»Je dois peut-être aux fleurs d’avoir été peintre.«
(Claude Monet)
»Vielleicht verdanke ich es den Blumen, dass ich Maler geworden bin.«
Auf meinem Balkon wächst dieses Jahr eine der Zucchini verwandte Pflanze, ein sogenannter »Melonenkürbis«. Ich hatte 2021 eine dieser in Osteuropa beliebten Früchte, geerntet im Garten seiner Eltern, von einem Freund geschenkt bekommen und die Samen entnommen und getrocknet. Sie wird wohl keine Früchte ausbilden, denn die beiden anderen Pflanzen daneben, die ich zwecks Bestäubung mit ausgesät hatte, sind eher kümmerlich geraten und entwickeln sich nicht mehr nennenswert weiter. Diese eine aber wächst und gedeiht und hat sogar einige schöne Blüten ausgebildet. Die Knospen sind wunderschön gezwirbelt (siehe Bild 1) und entfalten sich jeweils nur für einen einzigen Tag zu einem leuchtend orangegelben Stern, ehe sie wieder in sich zusammenfallen.

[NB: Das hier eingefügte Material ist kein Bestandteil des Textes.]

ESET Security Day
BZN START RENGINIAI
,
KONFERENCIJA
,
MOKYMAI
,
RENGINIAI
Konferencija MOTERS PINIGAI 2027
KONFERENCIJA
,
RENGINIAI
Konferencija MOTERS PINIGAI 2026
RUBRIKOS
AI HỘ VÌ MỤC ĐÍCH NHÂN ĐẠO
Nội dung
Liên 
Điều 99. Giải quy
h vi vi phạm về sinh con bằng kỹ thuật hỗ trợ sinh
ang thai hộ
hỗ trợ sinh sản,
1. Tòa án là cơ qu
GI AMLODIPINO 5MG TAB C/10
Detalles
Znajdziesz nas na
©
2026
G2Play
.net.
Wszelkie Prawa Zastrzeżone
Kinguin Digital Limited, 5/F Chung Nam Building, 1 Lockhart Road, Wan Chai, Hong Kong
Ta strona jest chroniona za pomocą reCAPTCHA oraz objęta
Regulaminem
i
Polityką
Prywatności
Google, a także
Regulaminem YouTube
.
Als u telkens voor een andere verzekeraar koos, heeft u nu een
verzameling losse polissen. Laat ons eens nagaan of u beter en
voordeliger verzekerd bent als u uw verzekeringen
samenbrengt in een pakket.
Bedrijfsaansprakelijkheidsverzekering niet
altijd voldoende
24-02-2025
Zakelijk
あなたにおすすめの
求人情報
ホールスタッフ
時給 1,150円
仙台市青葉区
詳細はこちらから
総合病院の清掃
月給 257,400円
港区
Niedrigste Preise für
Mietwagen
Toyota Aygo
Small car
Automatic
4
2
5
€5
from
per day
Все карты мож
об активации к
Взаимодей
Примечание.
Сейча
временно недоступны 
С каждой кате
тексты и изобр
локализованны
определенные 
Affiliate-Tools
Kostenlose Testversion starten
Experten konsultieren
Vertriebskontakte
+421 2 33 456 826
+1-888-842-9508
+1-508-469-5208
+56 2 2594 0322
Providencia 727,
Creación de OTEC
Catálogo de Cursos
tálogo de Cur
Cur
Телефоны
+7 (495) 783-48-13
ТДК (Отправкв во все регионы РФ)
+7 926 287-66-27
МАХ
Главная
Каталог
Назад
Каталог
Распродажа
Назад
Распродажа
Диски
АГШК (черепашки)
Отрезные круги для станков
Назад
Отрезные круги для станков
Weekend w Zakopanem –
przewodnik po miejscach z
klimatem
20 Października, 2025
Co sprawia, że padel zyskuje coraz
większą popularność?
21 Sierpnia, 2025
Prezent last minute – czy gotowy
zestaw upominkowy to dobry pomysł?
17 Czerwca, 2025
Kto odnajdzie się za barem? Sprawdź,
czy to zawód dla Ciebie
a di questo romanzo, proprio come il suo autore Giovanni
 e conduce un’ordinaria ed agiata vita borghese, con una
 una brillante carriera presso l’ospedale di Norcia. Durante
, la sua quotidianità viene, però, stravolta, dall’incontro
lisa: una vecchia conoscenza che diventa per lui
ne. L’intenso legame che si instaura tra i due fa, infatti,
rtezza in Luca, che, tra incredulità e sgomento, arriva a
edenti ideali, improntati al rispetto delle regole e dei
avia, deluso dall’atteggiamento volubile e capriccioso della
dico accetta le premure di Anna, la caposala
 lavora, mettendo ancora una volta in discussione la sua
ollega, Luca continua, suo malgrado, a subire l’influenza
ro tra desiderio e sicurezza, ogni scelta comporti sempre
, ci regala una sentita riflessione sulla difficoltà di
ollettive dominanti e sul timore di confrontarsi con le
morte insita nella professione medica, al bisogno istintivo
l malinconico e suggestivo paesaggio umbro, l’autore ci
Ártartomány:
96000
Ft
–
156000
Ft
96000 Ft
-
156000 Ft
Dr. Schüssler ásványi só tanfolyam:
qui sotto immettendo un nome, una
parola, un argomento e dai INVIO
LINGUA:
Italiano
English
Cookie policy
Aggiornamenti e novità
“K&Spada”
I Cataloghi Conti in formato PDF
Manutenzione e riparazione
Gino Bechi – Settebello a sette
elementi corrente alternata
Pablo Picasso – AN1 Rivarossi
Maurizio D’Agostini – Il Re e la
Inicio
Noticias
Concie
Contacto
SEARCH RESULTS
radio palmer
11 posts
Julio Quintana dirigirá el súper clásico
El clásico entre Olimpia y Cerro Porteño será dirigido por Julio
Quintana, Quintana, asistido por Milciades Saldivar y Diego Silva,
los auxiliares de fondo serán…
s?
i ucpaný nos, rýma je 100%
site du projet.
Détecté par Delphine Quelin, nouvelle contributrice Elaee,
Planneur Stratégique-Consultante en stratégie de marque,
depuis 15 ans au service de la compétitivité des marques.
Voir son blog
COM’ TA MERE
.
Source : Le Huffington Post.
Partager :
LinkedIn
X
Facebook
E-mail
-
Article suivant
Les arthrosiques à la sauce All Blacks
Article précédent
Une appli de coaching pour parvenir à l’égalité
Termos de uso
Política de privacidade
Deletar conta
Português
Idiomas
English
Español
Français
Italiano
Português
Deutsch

Die Natur gibt sich ja generell optisch ziemlich viel Mühe mit allem, was sie so hervorbringt – gerade und insbesondere bei blühenden Pflanzen. Dabei ist es ihr auch egal, wie lange die Schönheit andauert. Man könnte fast meinen, sie ist eine Perfektionistin. Schon vor dem Erblühen gibt es zahllose kreative Knospenformen, in denen Blütenblätter auf ihre Entfaltung warten: geschraubt (Bild 2), korbförmig (Bild 3 und 7), umeinandergewickelt (Bild 4), übereinandergeschichtet (Bild 5) oder tütenförmig gefaltet (Bild 6). Man könnte meinen, der Natur nachzueifern würde bedeuten, sich immerzu und jedesmal etwas tolles Neues einfallen lassen zu müssen. Alles muss wohlgeformt sein, makellos, harmonisch strukturiert. Wenn man aber genau hinschaut, gibt es auch Knospen, deren Innenleben ziemlich dahingeschludert wirkt, zum Beispiel bei der Mohnblume (Bild 9). Wie eine zerknüllte Brötchentüte wirken die roten Blütenblätter, ohne Form und Struktur in die haarige Hülle gestopft, als ob die Natur keinen Bock mehr hatte und dachte »Meh, Vielfalt hin, Perfektionismus her, ich lass’ das jetzt so.« Und trotzdem sind auch diese Knospen wunderschön. Vielleicht ist es das, was man von der Natur lernen kann: Perfekte Dinge müssen nicht makellos und fehlerfrei sein. Es reicht völlig, wenn man in ihnen etwas Schönes erkennen kann.